Between television, snack food, pre-nap walk, nap, more snack food and more television, the three of us somehow get through this Monday each week.Sometime in the next couple of hours my husband will walk through the door with The Pea Princess, and he will give me that whatdidyoudoallday look. Having worked from home himself with our double contribution to the 21st Century baby boom, he won’t actually mean whatdidyoudoallday, but he won’t be able to stop the look. It’s hardwired.
This has changed a little, too. The Prof and I have made a big effort to understand one another better this year past. It’s not always been easy as, what with the 21st Century baby boom and all, there’s been many a “who are you and what the fuck are doing in my life?” moment. We’re coming out of the awful fog of needy infants and the draining physical drudgery they bring and starting to really enjoy these little people we have made. What we had to do then was to find a way to enjoy being the people that parenthood has made us. We’re getting there. Mostly.

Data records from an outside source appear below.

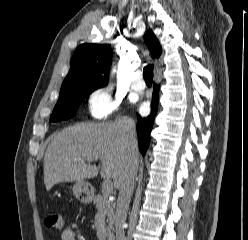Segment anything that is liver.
<instances>
[{
	"label": "liver",
	"instance_id": "liver-1",
	"mask_svg": "<svg viewBox=\"0 0 248 240\" xmlns=\"http://www.w3.org/2000/svg\"><path fill=\"white\" fill-rule=\"evenodd\" d=\"M128 118L114 122L80 123L58 132L49 143L44 156V183L49 191L60 182L84 181L98 175L99 168L90 164L102 160L101 177L113 179L115 188L124 172L128 146L125 127ZM139 160L138 149L134 152Z\"/></svg>",
	"mask_w": 248,
	"mask_h": 240
}]
</instances>
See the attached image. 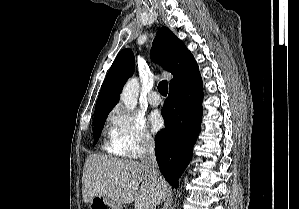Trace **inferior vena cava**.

He won’t so much walk through the door as negotiate a path. As I sit here, surrounded by the pieces of four separate Pooh Bear jigsaw puzzles, three newspapers, five of the kids’ artworks (three of them screwed up into long paintbrush shapes and dipped into the breakfast milk to make the last two), the breakfast milk itself, two jumpers, a scarf, two half-squashed boxes of tissues, and what I’ve just discovered are the missing pair of Chloe’s tights squashed into the printer feeder tray, I kinda wonder whatdidIdoallday, too.

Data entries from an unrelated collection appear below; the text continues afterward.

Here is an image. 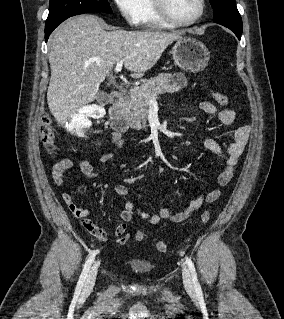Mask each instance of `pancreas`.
Wrapping results in <instances>:
<instances>
[{
	"instance_id": "pancreas-1",
	"label": "pancreas",
	"mask_w": 284,
	"mask_h": 319,
	"mask_svg": "<svg viewBox=\"0 0 284 319\" xmlns=\"http://www.w3.org/2000/svg\"><path fill=\"white\" fill-rule=\"evenodd\" d=\"M184 85L186 79L183 74L161 73L130 91V96L122 107V113L132 128L146 130L151 97L156 98L159 94L179 91Z\"/></svg>"
}]
</instances>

Domestic paradise: do you love the smell of old lunch box contents? long for the soft caress of dog hair underfoot? yearn to solve the mystery of the twelve white ankle socks that can’t form a single matching pair? Come to Casa GlamorouseBec, we’ll make all your dreams come true.
And the final reason I should not be allowed to work from home is that at the office the only stuff in the fridge is flat champagne, soy milk and someone’s well-intentioned skinny salad dressing. I think I’ll save the whole Monday EATING issue for another time – it’s too ugly to write down just now.
Guess what? The work-from-home eating issue? Still too ugly to share.
Shortly, I hope, I will be joined here in Glamorouse by the lovely Kim, who is a few months short of delivering her own One For The Country ( http://www.abc.net.au/7.30/content/2004/s1261874.htm),
it’s tempting to put a proper hotlink in here, just because I now know how, but for the sake of future internet archeologists I won’t tamper with this priceless relic of the past.
and who also knows the joys of working both from home and from the lovely quiet office, and who, like me, has tried and failed to keep a solo blog on account of all the evil rage that tends to pour out of Us Women when we send our diaries online.Our theory is that doing a double act will make us less like Virginia Woolf and more like Bridget Jones – dry instead of dour, and only depressed in a cute and peppy sort of way with far less dependence on prescription drugs.
And here’s hoping she’ll be back again too. Even though that original cutesy sign-off of mine about the prescription drugs is sounding a little rank just now.
I guess a blog can’t fix everything, but it can sure take you to some interesting neighbourhoods while you’re waiting for the fix to come in.
So, if you made it this far, to post 667 of Glamorouse, I thank you for your persistence, your patience, your good humour and your bad moments, and all the other things that make it fun to hang around, talking about me and mine with you and yours.